● WORK ITEM
The answer is to be the data below, written out in full and exactly.

Records drawn from a dataset
● ● ● ● ● ● ●
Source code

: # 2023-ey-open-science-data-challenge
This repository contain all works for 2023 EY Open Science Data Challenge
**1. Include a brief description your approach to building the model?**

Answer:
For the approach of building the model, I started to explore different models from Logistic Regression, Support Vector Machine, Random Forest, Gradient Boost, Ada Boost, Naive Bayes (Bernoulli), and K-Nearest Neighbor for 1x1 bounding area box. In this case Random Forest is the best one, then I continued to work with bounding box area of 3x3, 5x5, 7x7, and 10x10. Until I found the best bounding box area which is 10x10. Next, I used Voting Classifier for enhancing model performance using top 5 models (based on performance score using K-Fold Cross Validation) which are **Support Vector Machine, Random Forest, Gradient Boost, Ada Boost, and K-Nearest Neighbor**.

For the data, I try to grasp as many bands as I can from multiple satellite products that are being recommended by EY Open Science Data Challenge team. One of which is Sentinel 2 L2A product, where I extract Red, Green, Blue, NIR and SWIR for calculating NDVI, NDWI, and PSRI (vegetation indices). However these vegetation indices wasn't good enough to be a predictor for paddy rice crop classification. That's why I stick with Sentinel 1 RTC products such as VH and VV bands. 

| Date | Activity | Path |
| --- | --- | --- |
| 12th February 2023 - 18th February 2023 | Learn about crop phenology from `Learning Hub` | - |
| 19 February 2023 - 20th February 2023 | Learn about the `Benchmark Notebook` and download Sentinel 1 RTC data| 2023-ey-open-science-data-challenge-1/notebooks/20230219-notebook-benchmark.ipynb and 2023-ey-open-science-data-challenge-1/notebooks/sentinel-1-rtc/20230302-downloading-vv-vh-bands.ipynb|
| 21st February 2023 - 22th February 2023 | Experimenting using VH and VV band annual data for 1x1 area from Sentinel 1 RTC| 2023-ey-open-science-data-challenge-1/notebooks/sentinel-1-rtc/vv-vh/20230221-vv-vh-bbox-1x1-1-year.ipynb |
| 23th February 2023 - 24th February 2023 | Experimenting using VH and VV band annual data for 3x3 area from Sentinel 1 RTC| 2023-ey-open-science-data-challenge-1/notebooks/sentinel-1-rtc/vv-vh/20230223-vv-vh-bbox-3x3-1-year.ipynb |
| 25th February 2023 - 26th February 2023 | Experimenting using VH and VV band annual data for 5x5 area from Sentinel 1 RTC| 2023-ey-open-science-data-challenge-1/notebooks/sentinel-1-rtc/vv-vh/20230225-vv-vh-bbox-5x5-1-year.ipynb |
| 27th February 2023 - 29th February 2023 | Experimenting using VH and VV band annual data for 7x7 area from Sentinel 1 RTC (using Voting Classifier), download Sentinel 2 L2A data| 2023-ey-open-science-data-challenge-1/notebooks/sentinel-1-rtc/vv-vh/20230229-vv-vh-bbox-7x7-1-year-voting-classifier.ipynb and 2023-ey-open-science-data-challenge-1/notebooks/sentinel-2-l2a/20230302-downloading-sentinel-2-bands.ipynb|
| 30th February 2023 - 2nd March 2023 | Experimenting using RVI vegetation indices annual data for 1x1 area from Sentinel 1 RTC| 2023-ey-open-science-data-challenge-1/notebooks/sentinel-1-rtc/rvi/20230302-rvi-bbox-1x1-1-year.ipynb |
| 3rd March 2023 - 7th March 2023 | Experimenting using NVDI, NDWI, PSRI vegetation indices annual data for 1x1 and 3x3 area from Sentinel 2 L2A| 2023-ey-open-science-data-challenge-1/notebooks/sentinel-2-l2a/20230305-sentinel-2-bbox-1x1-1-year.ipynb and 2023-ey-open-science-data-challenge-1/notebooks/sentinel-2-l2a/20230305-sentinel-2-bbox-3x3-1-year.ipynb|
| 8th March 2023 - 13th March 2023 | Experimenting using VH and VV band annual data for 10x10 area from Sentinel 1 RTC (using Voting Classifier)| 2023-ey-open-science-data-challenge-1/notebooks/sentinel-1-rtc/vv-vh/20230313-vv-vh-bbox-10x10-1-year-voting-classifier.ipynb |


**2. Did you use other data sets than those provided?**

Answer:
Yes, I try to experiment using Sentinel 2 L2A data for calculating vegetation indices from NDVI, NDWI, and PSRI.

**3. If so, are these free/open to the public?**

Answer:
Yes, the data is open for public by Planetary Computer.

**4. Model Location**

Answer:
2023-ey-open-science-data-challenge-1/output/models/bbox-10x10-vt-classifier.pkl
● ● ● ● ● ● ●
● TASK ANSWER
Source code

: # 2023-ey-open-science-data-challenge
This repository contain all works for 2023 EY Open Science Data Challenge
**1. Include a brief description your approach to building the model?**

Answer:
For the approach of building the model, I started to explore different models from Logistic Regression, Support Vector Machine, Random Forest, Gradient Boost, Ada Boost, Naive Bayes (Bernoulli), and K-Nearest Neighbor for 1x1 bounding area box. In this case Random Forest is the best one, then I continued to work with bounding box area of 3x3, 5x5, 7x7, and 10x10. Until I found the best bounding box area which is 10x10. Next, I used Voting Classifier for enhancing model performance using top 5 models (based on performance score using K-Fold Cross Validation) which are **Support Vector Machine, Random Forest, Gradient Boost, Ada Boost, and K-Nearest Neighbor**.

For the data, I try to grasp as many bands as I can from multiple satellite products that are being recommended by EY Open Science Data Challenge team. One of which is Sentinel 2 L2A product, where I extract Red, Green, Blue, NIR and SWIR for calculating NDVI, NDWI, and PSRI (vegetation indices). However these vegetation indices wasn't good enough to be a predictor for paddy rice crop classification. That's why I stick with Sentinel 1 RTC products such as VH and VV bands. 

| Date | Activity | Path |
| --- | --- | --- |
| 12th February 2023 - 18th February 2023 | Learn about crop phenology from `Learning Hub` | - |
| 19 February 2023 - 20th February 2023 | Learn about the `Benchmark Notebook` and download Sentinel 1 RTC data| 2023-ey-open-science-data-challenge-1/notebooks/20230219-notebook-benchmark.ipynb and 2023-ey-open-science-data-challenge-1/notebooks/sentinel-1-rtc/20230302-downloading-vv-vh-bands.ipynb|
| 21st February 2023 - 22th February 2023 | Experimenting using VH and VV band annual data for 1x1 area from Sentinel 1 RTC| 2023-ey-open-science-data-challenge-1/notebooks/sentinel-1-rtc/vv-vh/20230221-vv-vh-bbox-1x1-1-year.ipynb |
| 23th February 2023 - 24th February 2023 | Experimenting using VH and VV band annual data for 3x3 area from Sentinel 1 RTC| 2023-ey-open-science-data-challenge-1/notebooks/sentinel-1-rtc/vv-vh/20230223-vv-vh-bbox-3x3-1-year.ipynb |
| 25th February 2023 - 26th February 2023 | Experimenting using VH and VV band annual data for 5x5 area from Sentinel 1 RTC| 2023-ey-open-science-data-challenge-1/notebooks/sentinel-1-rtc/vv-vh/20230225-vv-vh-bbox-5x5-1-year.ipynb |
| 27th February 2023 - 29th February 2023 | Experimenting using VH and VV band annual data for 7x7 area from Sentinel 1 RTC (using Voting Classifier), download Sentinel 2 L2A data| 2023-ey-open-science-data-challenge-1/notebooks/sentinel-1-rtc/vv-vh/20230229-vv-vh-bbox-7x7-1-year-voting-classifier.ipynb and 2023-ey-open-science-data-challenge-1/notebooks/sentinel-2-l2a/20230302-downloading-sentinel-2-bands.ipynb|
| 30th February 2023 - 2nd March 2023 | Experimenting using RVI vegetation indices annual data for 1x1 area from Sentinel 1 RTC| 2023-ey-open-science-data-challenge-1/notebooks/sentinel-1-rtc/rvi/20230302-rvi-bbox-1x1-1-year.ipynb |
| 3rd March 2023 - 7th March 2023 | Experimenting using NVDI, NDWI, PSRI vegetation indices annual data for 1x1 and 3x3 area from Sentinel 2 L2A| 2023-ey-open-science-data-challenge-1/notebooks/sentinel-2-l2a/20230305-sentinel-2-bbox-1x1-1-year.ipynb and 2023-ey-open-science-data-challenge-1/notebooks/sentinel-2-l2a/20230305-sentinel-2-bbox-3x3-1-year.ipynb|
| 8th March 2023 - 13th March 2023 | Experimenting using VH and VV band annual data for 10x10 area from Sentinel 1 RTC (using Voting Classifier)| 2023-ey-open-science-data-challenge-1/notebooks/sentinel-1-rtc/vv-vh/20230313-vv-vh-bbox-10x10-1-year-voting-classifier.ipynb |


**2. Did you use other data sets than those provided?**

Answer:
Yes, I try to experiment using Sentinel 2 L2A data for calculating vegetation indices from NDVI, NDWI, and PSRI.

**3. If so, are these free/open to the public?**

Answer:
Yes, the data is open for public by Planetary Computer.

**4. Model Location**

Answer:
2023-ey-open-science-data-challenge-1/output/models/bbox-10x10-vt-classifier.pkl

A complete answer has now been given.